Permanentlyexhausted · 11/12/2015 10:15

I agree with Enjolrass.

It wouldn't work to solve things anyway. If you're already so suspicious of your partner that you demand to see their phone because you don't think you can trust them simply to tell you the truth, then even if you find no evidence on their phone that isn't going to lay those fears to rest.
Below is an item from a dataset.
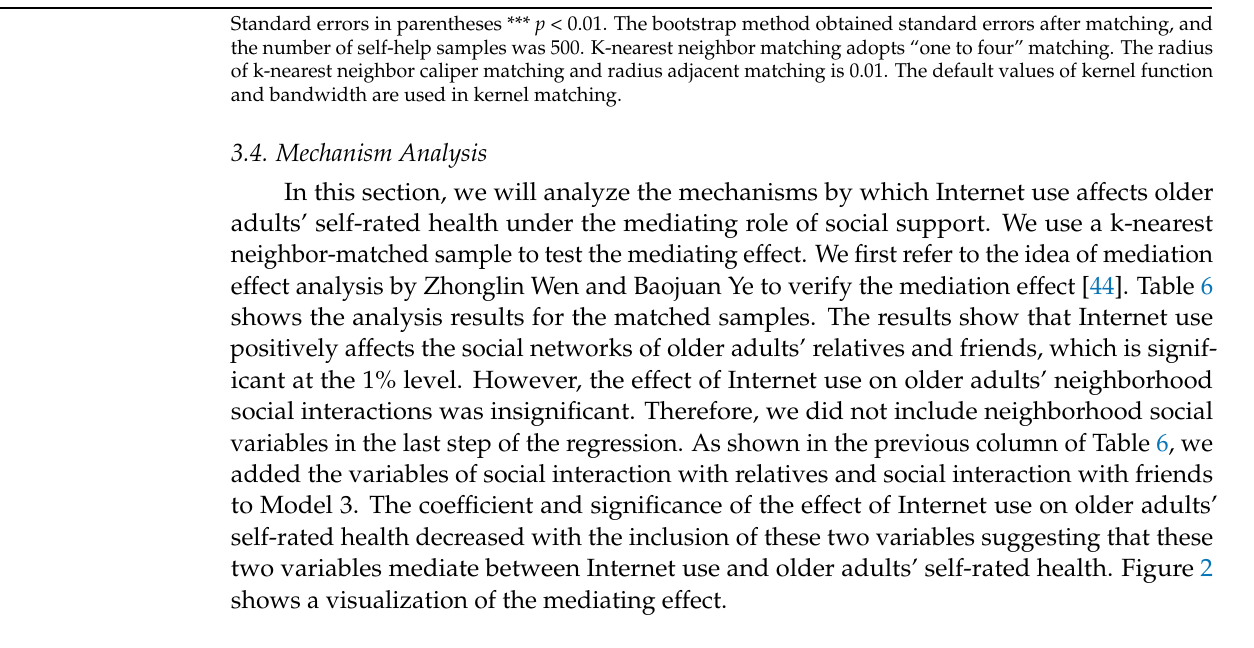
Table 6. The mediating effect of social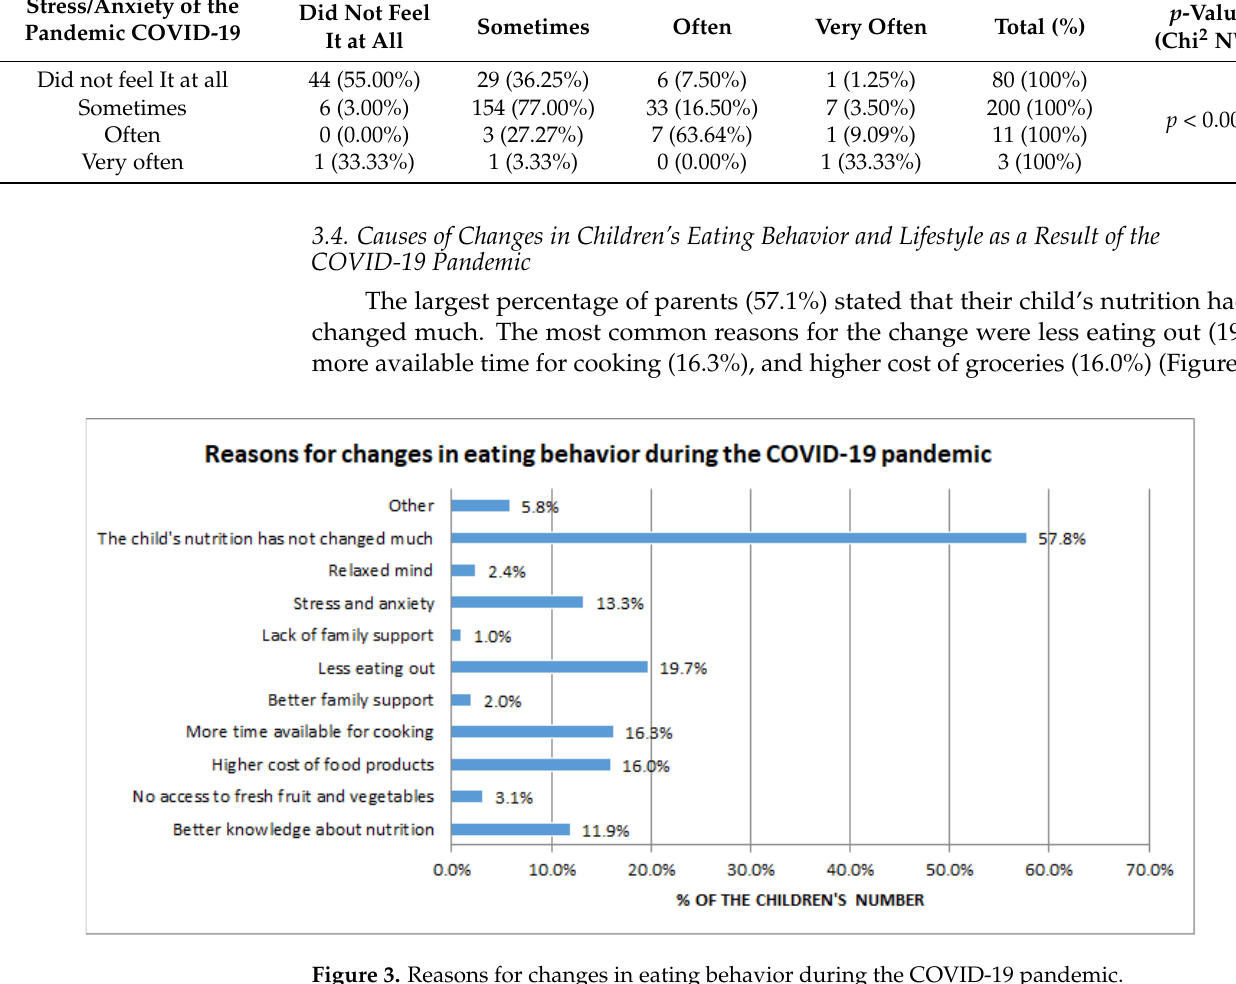
Figure 3. Reasons for changes in eating behavior during the COVID-19 pandemic. More than half of parents (53.7%) stated that their children’s physical activity had not changed. As reasons for the change, the largest percentage of parents indicated a lack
You'll just start to imagine that they've been clever enough to cover their tracks.

He's either telling the truth or he had a massive stroke of luck that there really was an incident at the moment he needed one to cover his tracks.

trufflehunterthebadger · 11/12/2015 10:17

dh and i are police, we are both chronic "hangers about" at the end of a shift. it would be quite feasible for dh to have technically finished but be chatting and then end up getting involved with something and booking back on duty.

presumably you can tell from his overtime payment ?

trufflehunterthebadger · 11/12/2015 10:20

soz just realised he is retained so my advice is useless.

do you know anyone at the station that you could ask ?

WMittens · 11/12/2015 10:59

I hadn't heard his alarm which I usually do when he gets a call.

... but his alarm hasn't woken me yet it's woken me every time it's gone off in the past ten years.

we have a young baby

Maybe you're more tired than you have been over the past 10 years due to now having a young baby, so are sleeping through the alarm?

beefthief · 11/12/2015 11:12

hellsbellsmelons - can you not see how it's a little insulting to be told that your partner has drawn a conclusion on some slightly flimsy evidence, in a high-stress, low-sleep stage of their life, and are now asking you to PROVE that you're not up to no good?

hellsbellsmelons · 11/12/2015 11:39

No I really can't.
If he's got nothing hide why wouldn't he help her in this situation?
You've outlined the fact she may well have high stress and little sleep so just be understanding and put her mind at rest.
That's what anyone should do for a loved one! NO????